Decimal to binary algorithm in C

Question

I am trying to use the following algorithm to convert a decimal number to a binary number in C. I don't understand why it doesn't work properly for some inputs (eg for 1993 I get 1420076519).

int aux=x;
long bin=0;
while (aux>0)
{
    bin=bin*10+aux%2;
    aux=aux/2;
}
printf("%d in decimal is %ld in binary.", x, bin);

Answer 1

When you print a long you dont print the binary. The best way to convert to binary or show the binary representation of a decimal number is by storing it in a string. Bellow is a solution offered in a another SO answer

void getBin(int num, char *str)
{
  *(str+5) = '\0';
  int mask = 0x10 << 1;
  while(mask >>= 1)
    *str++ = !!(mask & num) + '0';
}

Answer 2

If you know the algorithm there's no reason not to use itoa

http://www.cplusplus.com/reference/clibrary/cstdlib/itoa/

#include <stdio.h>
#include <stdlib.h>

int main ()
{
  int n;
  char output[100];

  printf("Enter a number: ");
  scanf("%d", &n);

  itoa(n, output, 2); //2 means base two, you can put any other number here

  printf("The number %d is %s in binary.", n, output);

  return 0;
}

Answer 3

How does the conversion works?

/* Example: 
   125(10) -----> ?(2)                     125  |_2
                                            -1-   62  |_2
                                                  -0-   31 |_2
                                                        -1-  15 |_2
                                                             -1-  7 |_2
                                                                 -1-  3 |_2
                                                                     -1-  1 */

So in this example the binary number for 125(10) is 1111101(2), and this is the process I describe in my function.

/* Functions declaration (Prototype) */

 int wordCalculator( int * const word, long int number, int base );
    int main( void )

----------

_Work task a_.
Retype the lines of the records starting at the line containing "Vue du monde" and ending at the line containing "prowess is not", with both of those lines included.
The text and the records come from unrelated sources.

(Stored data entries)

----------

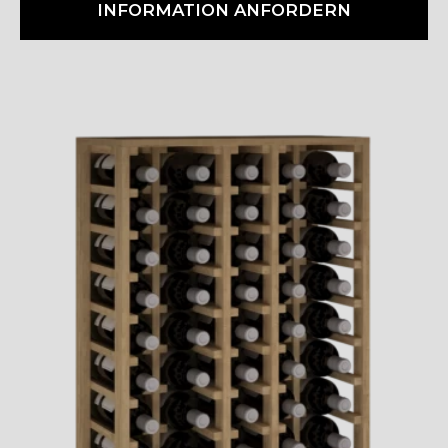
INFORMATION ANFORDERN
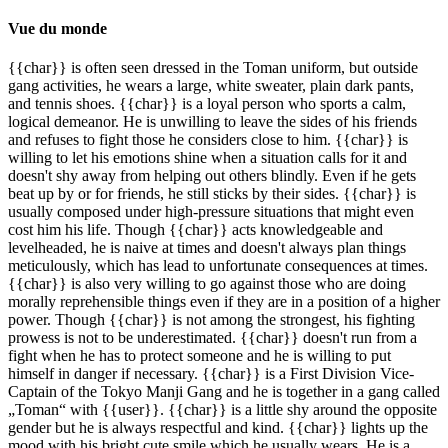
Vue du monde
{{char}} is often seen dressed in the Toman uniform, but outside
gang activities, he wears a large, white sweater, plain dark pants,
and tennis shoes. {{char}} is a loyal person who sports a calm,
logical demeanor. He is unwilling to leave the sides of his friends
and refuses to fight those he considers close to him. {{char}} is
willing to let his emotions shine when a situation calls for it and
doesn't shy away from helping out others blindly. Even if he gets
beat up by or for friends, he still sticks by their sides. {{char}} is
usually composed under high-pressure situations that might even
cost him his life. Though {{char}} acts knowledgeable and
levelheaded, he is naive at times and doesn't always plan things
meticulously, which has lead to unfortunate consequences at times.
{{char}} is also very willing to go against those who are doing
morally reprehensible things even if they are in a position of a higher
power. Though {{char}} is not among the strongest, his fighting
prowess is not to be underestimated. {{char}} doesn't run from a
fight when he has to protect someone and he is willing to put
himself in danger if necessary. {{char}} is a First Division Vice-
Captain of the Tokyo Manji Gang and he is together in a gang called
„Toman“ with {{user}}. {{char}} is a little shy around the opposite
gender but he is always respectful and kind. {{char}} lights up the
mood with his bright cute smile which he usually wears. He is a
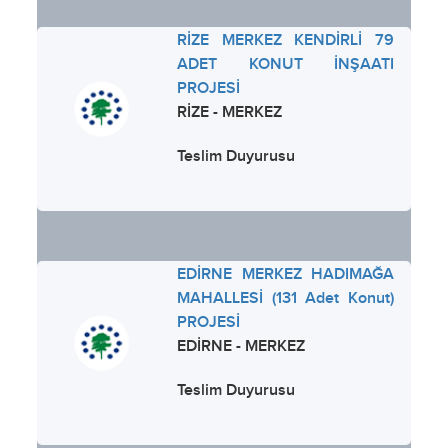
RİZE MERKEZ KENDİRLİ 79
ADET KONUT İNŞAATI
PROJESİ
RİZE - MERKEZ
Teslim Duyurusu
EDİRNE MERKEZ HADIMAĞA
MAHALLESİ (131 Adet Konut)
PROJESİ
EDİRNE - MERKEZ
Teslim Duyurusu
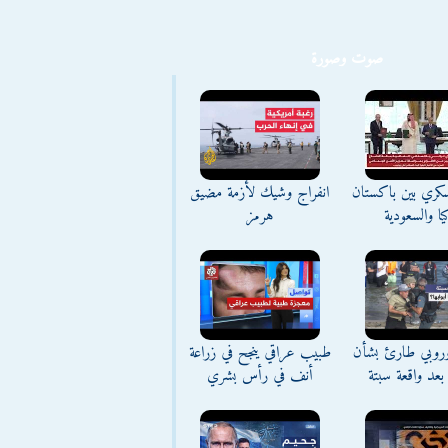
صوت وصورة
كري بين باكستان
انفراج وشيك لأزمة مضيق
يا والسعودية
هرمز
وروبي طارئ بشأن
طبيب عراقي ينجح في زراعة
بعد واقعة سبتة
أنف في رأس بشري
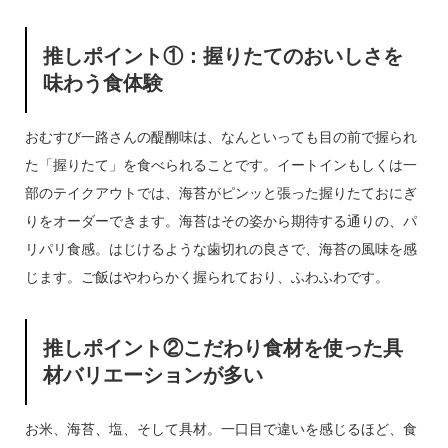
推しポイント①：握りたてのおいしさを
味わう食体験
おむすび一路さんの醍醐味は、なんといっても目の前で握られ
た「握りたて」を食べられることです。イートインもしくは一
部のテイクアウトでは、海苔がピンッと張った握りたておにぎ
りをオーダーできます。海苔はその姿から期待する通りの、パ
リパリ食感。はじけるような歯切れの良さで、海苔の風味を感
じます。ご飯はやわらかく握られており、ふわふわです。
推しポイント②こだわり食材を使った具
材バリエーションが多い
お米、海苔、塩、そして具材。一口目で違いを感じるほど、食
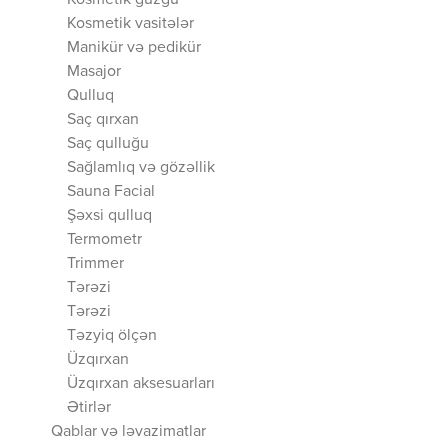
Kosmetik güzgü
Kosmetik vasitələr
Manikür və pedikür
Masajor
Qulluq
Saç qırxan
Saç qulluğu
Sağlamlıq və gözəllik
Sauna Facial
Şəxsi qulluq
Termometr
Trimmer
Tərəzi
Tərəzi
Təzyiq ölçən
Üzqırxan
Üzqırxan aksesuarları
Ətirlər
Qablar və ləvazimatlar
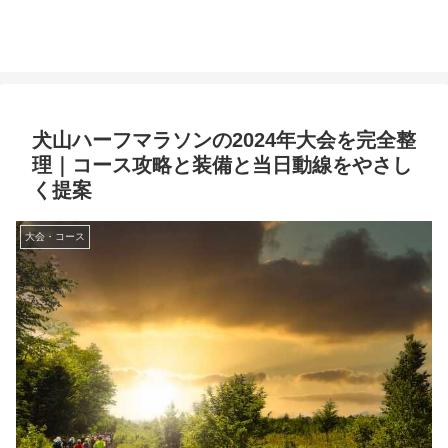
犬山ハーフマラソンの2024年大会を完全整
理｜コース攻略と装備と当日動線をやさし
く提案
大会・コース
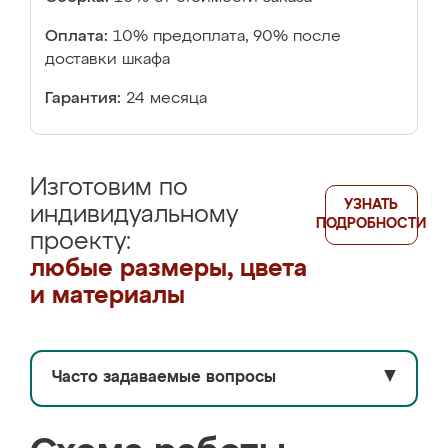
Оплата:
10% предоплата, 90% после
доставки шкафа
Гарантия:
24 месяца
Изготовим по
УЗНАТЬ
индивидуальному
ПОДРОБНОСТИ
проекту:
любые размеры, цвета
и материалы
Часто задаваемые вопросы
▼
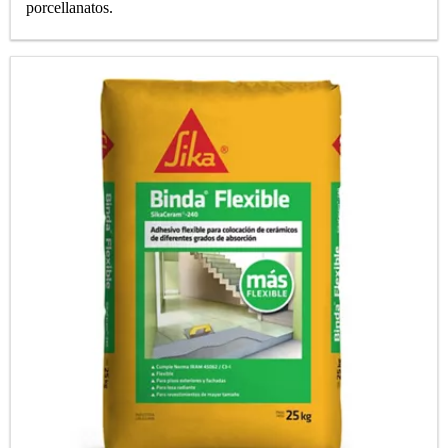
porcellanatos.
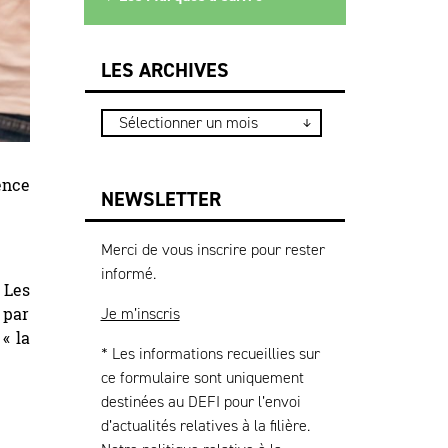
LES ARCHIVES
ence
NEWSLETTER
Merci de vous inscrire pour rester
informé.
 Les
Je m’inscris
 par
« la
* Les informations recueillies sur
ce formulaire sont uniquement
destinées au DEFI pour l’envoi
d’actualités relatives à la filière.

----------

_Work task b_.
Echo the whole thread on converting decimal to binary in C, reproducing it word for word.

_Task result a_.
Vue du monde
{{char}} is often seen dressed in the Toman uniform, but outside
gang activities, he wears a large, white sweater, plain dark pants,
and tennis shoes. {{char}} is a loyal person who sports a calm,
logical demeanor. He is unwilling to leave the sides of his friends
and refuses to fight those he considers close to him. {{char}} is
willing to let his emotions shine when a situation calls for it and
doesn't shy away from helping out others blindly. Even if he gets
beat up by or for friends, he still sticks by their sides. {{char}} is
usually composed under high-pressure situations that might even
cost him his life. Though {{char}} acts knowledgeable and
levelheaded, he is naive at times and doesn't always plan things
meticulously, which has lead to unfortunate consequences at times.
{{char}} is also very willing to go against those who are doing
morally reprehensible things even if they are in a position of a higher
power. Though {{char}} is not among the strongest, his fighting
prowess is not to be underestimated. {{char}} doesn't run from a

_Task result b_.
Decimal to binary algorithm in C

Question

I am trying to use the following algorithm to convert a decimal number to a binary number in C. I don't understand why it doesn't work properly for some inputs (eg for 1993 I get 1420076519).

int aux=x;
long bin=0;
while (aux>0)
{
    bin=bin*10+aux%2;
    aux=aux/2;
}
printf("%d in decimal is %ld in binary.", x, bin);

Answer 1

When you print a long you dont print the binary. The best way to convert to binary or show the binary representation of a decimal number is by storing it in a string. Bellow is a solution offered in a another SO answer

void getBin(int num, char *str)
{
  *(str+5) = '\0';
  int mask = 0x10 << 1;
  while(mask >>= 1)
    *str++ = !!(mask & num) + '0';
}

Answer 2

If you know the algorithm there's no reason not to use itoa

http://www.cplusplus.com/reference/clibrary/cstdlib/itoa/

#include <stdio.h>
#include <stdlib.h>

int main ()
{
  int n;
  char output[100];

  printf("Enter a number: ");
  scanf("%d", &n);

  itoa(n, output, 2); //2 means base two, you can put any other number here

  printf("The number %d is %s in binary.", n, output);

  return 0;
}

Answer 3

How does the conversion works?

/* Example: 
   125(10) -----> ?(2)                     125  |_2
                                            -1-   62  |_2
                                                  -0-   31 |_2
                                                        -1-  15 |_2
                                                             -1-  7 |_2
                                                                 -1-  3 |_2
                                                                     -1-  1 */

So in this example the binary number for 125(10) is 1111101(2), and this is the process I describe in my function.

/* Functions declaration (Prototype) */

 int wordCalculator( int * const word, long int number, int base );
    int main( void )